La cour de cassation vient de rendre une décision importante : les juges viennent de casser l’arrêt de la cour d’appel de Paris de décembre 2011qui annulait les six mises en examen des dirigeants de la société Eternit. Cela peut paraitre un peu complexe sur le plan juridique mais c’est une victoire qui a immédiatement été saluée par les avocats des victimes : « c’est un résultat extrêmement satisfaisant dit tout sourire Me Sylvie Topaloff. Nous avons engagé les premières procédures en 1996. Cela veut dire qu’un procès aura lieu un jour. On ne sait pas quand. Mais il y aura sans doute une volonté politique pour donner au juge d’instruction les moyens de terminer l’instruction. » Et pour mémoire les avocats rappellent qu’ils représentent cinq à six cents personnes, employés sur l’un des cinq sites de fabrication de fibro-ciment en France.
Usine ETERNIT en Italie
« En Italie ajoute Me JP Teissonnière il existe une incrimination dite de désastre environnemental qui correspond à ce type d’infraction et qui a permis de condamner lourdement les dirigeants (16 ans de prison) qui ont exposés les salariés à l’amiante ; en France nous n’avons que l’incrimination d’homicide involontaire. Il faut une réforme du code pénal »

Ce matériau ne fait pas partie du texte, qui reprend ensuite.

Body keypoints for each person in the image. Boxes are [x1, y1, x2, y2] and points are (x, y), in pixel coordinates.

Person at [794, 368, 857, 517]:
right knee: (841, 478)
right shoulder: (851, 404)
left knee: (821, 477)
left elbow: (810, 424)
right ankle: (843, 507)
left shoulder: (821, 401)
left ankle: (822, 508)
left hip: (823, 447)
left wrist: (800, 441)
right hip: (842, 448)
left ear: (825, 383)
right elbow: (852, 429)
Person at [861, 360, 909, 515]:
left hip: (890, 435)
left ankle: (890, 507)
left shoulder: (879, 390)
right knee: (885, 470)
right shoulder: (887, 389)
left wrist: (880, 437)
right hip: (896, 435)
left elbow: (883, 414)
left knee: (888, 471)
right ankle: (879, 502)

En France la justice a été extrêmement tiède sur ce dossier. Certes les victimes ont été indemnisées au civil par les tribunaux de la sécurité sociale. Mais les procureurs successifs n’ont pas montré de zèle pour des poursuites au pénal.

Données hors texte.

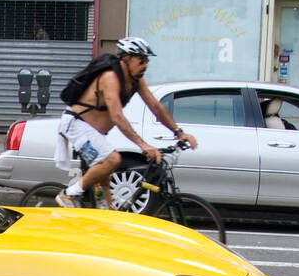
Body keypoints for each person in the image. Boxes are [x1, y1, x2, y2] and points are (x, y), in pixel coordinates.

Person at [56, 37, 198, 209]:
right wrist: (143, 145)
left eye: (147, 61)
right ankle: (68, 194)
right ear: (126, 59)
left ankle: (105, 216)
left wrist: (179, 132)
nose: (145, 65)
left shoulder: (135, 81)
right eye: (141, 61)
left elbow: (155, 107)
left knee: (104, 177)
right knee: (112, 160)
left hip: (93, 131)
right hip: (76, 125)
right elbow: (117, 116)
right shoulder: (110, 78)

L’ANDEVA (Association Nationale de Défense des Victimes de l’Amiante) qui regroupe toutes les victimes estime que 100.000 personnes sont mortes ou vont mourir en 30 ans, c'est-à-dire entre 95 et 2025 à cause de l’amiante. Une catastrophe sanitaire cynique, due à des industriels préoccupés de gagner de l’argent selon l’association aujourd’hui heureuse d’avoir gagné ce combat devant la cour de cassation.